Yemeni coast guards block ports in protest

SANAA/ADEN: Yemeni coast guards blocked ports yesterday to protest against the government’s failure to pay financial benefits they said it had promised, halting most shipping.
Port officials said the guards prevented workers from entering four main ports, including Aden in the south, Hodeidah in the west and the Red Sea ports of Mokha and Saleef.
“Movement has completely stopped in almost all ports,” Sharaf Mohammed, a ship captain at Hodeidah.
Yemen has slipped into a state of chaos during a year of unrest. Former President Ali Abdullah Saleh has been ousted after 33 years of rule and replaced by his deputy, Abd-Rabbu Mansour Hadi, under a deal brokered by Yemen’s rich Gulf neighbors.
The army is pushing ahead with campaign to retake towns seized by militants linked to Al-Qaeda during the upheaval.
In Zinjibar, capital of southern Abyan province, where the army has been fighting the militants for more than a month, at least five militants were killed in battles yesterday with government forces, an official and residents said.
Another four fighters were killed and two soldiers wounded outside the town of Jaar, military officials and residents of the area said.
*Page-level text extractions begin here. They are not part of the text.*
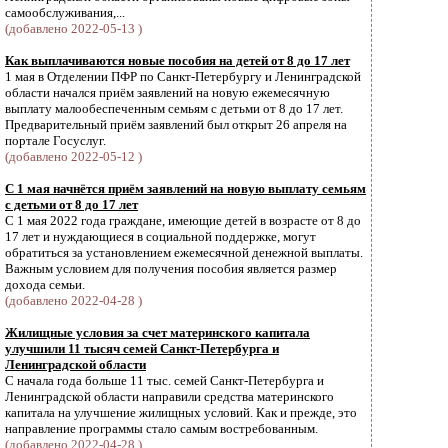
самообслуживания,...
(добавлено 2022-05-13 )
Как выплачиваются новые пособия на детей от 8 до 17 лет
1 мая в Отделении ПФР по Санкт-Петербургу и Ленинградской
области начался приём заявлений на новую ежемесячную
выплату малообеспеченным семьям с детьми от 8 до 17 лет.
Предварительный приём заявлений был открыт 26 апреля на
портале Госуслуг.
(добавлено 2022-05-12 )
С 1 мая начнётся приём заявлений на новую выплату семьям
с детьми от 8 до 17 лет
С 1 мая 2022 года граждане, имеющие детей в возрасте от 8 до
17 лет и нуждающиеся в социальной поддержке, могут
обратиться за установлением ежемесячной денежной выплаты.
Важным условием для получения пособия является размер
дохода семьи.
(добавлено 2022-04-28 )
Жилищные условия за счет материнского капитала
улучшили 11 тысяч семей Санкт-Петербурга и
Ленинградской области
С начала года больше 11 тыс. семей Санкт-Петербурга и
Ленинградской области направили средства материнского
капитала на улучшение жилищных условий. Как и прежде, это
направление программы стало самым востребованным.
(добавлено 2022-04-28 )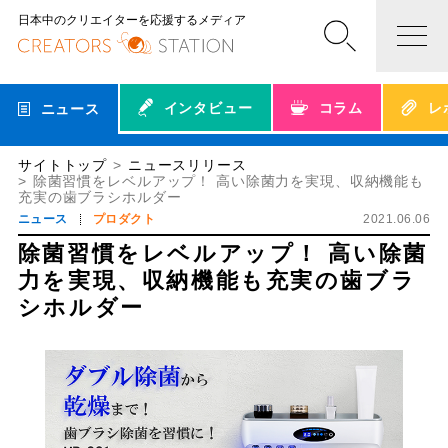
日本中のクリエイターを応援するメディア
インタビュー
コラム
レ
ニュース
サイトトップ
ニュースリリース
除菌習慣をレベルアップ！ 高い除菌力を実現、収納機能も
充実の歯ブラシホルダー
ニュース
プロダクト
2021.06.06
除菌習慣をレベルアップ！ 高い除菌
力を実現、収納機能も充実の歯ブラ
シホルダー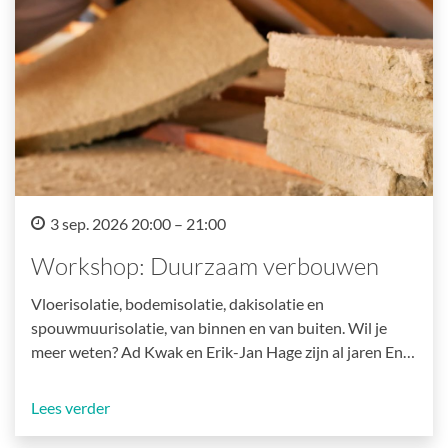
3 sep. 2026 20:00 – 21:00
Workshop: Duurzaam verbouwen
Vloerisolatie, bodemisolatie, dakisolatie en
spouwmuurisolatie, van binnen en van buiten. Wil je
meer weten? Ad Kwak en Erik-Jan Hage zijn al jaren En…
Lees verder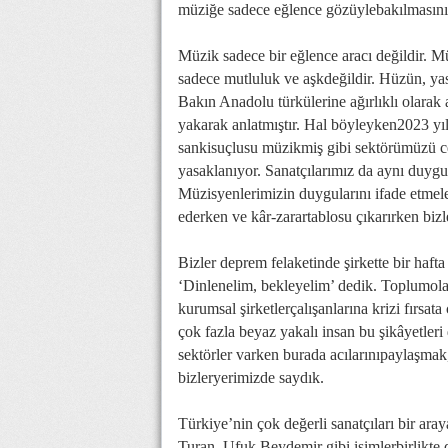
müziğe sadece eğlence gözüylebakılmasının
Müzik sadece bir eğlence aracı değildir. Mü
sadece mutluluk ve aşkdeğildir. Hüzün, yas
Bakın Anadolu türkülerine ağırlıklı olarak ağ
yakarak anlatmıştır. Hal böyleyken2023 yı
sankisuçlusu müzikmiş gibi sektörümüzü cez
yasaklanıyor. Sanatçılarımız da aynı duygul
Müzisyenlerimizin duygularını ifade etmel
ederken ve kâr-zarartablosu çıkarırken bizl
Bizler deprem felaketinde şirkette bir haf
‘Dinlenelim, bekleyelim’ dedik. Toplumola
kurumsal şirketlerçalışanlarına krizi fırsata
çok fazla beyaz yakalı insan bu şikâyetleri
sektörler varken burada acılarınıpaylaşmak,
bizleryerimizde saydık.
Türkiye’nin çok değerli sanatçıları bir a
Turan, Ufuk Beydemir gibi isimlerbirlikte de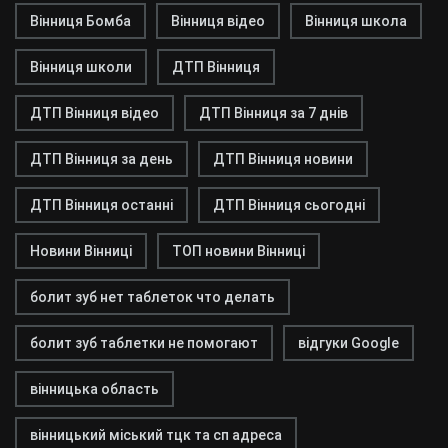
Вінниця Бомба
Вінниця відео
Вінниця школа
Вінниця школи
ДТП Вінниця
ДТП Вінниця відео
ДТП Вінниця за 7 днів
ДТП Вінниця за день
ДТП Вінниця новини
ДТП Вінниця останні
ДТП Вінниця сьогодні
Новини Вінниці
ТОП новини Вінниці
болит зуб нет таблеток что делать
болит зуб таблетки не помогают
відгуки Google
вінницька область
вінницький міський тцк та сп адреса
They said there had been air strikes on targets including a factory used by fighters as a base.
Separately, at least one soldier and one member of the southern secessionist movement were killed during clashes yesterday in the southern province of Dalea, the Defense Ministry and southern activists said.
The ministry said in a text message that members of the southern secessionist movement had attacked the soldiers, while the secessionists said the soldiers fired at them without a warning.
The incident comes ahead of a meeting later this month in Cairo between Yemeni political leaders and prominent secessionists to prepare for a national dialogue scheduled for August.
The dialogue is an element of the Saudi and US-backed transition deal that removed Saleh from office this year in a bid to avert civil war.South Yemen was formerly a separate state whose 1990 union with the north collapsed into civil war four years later.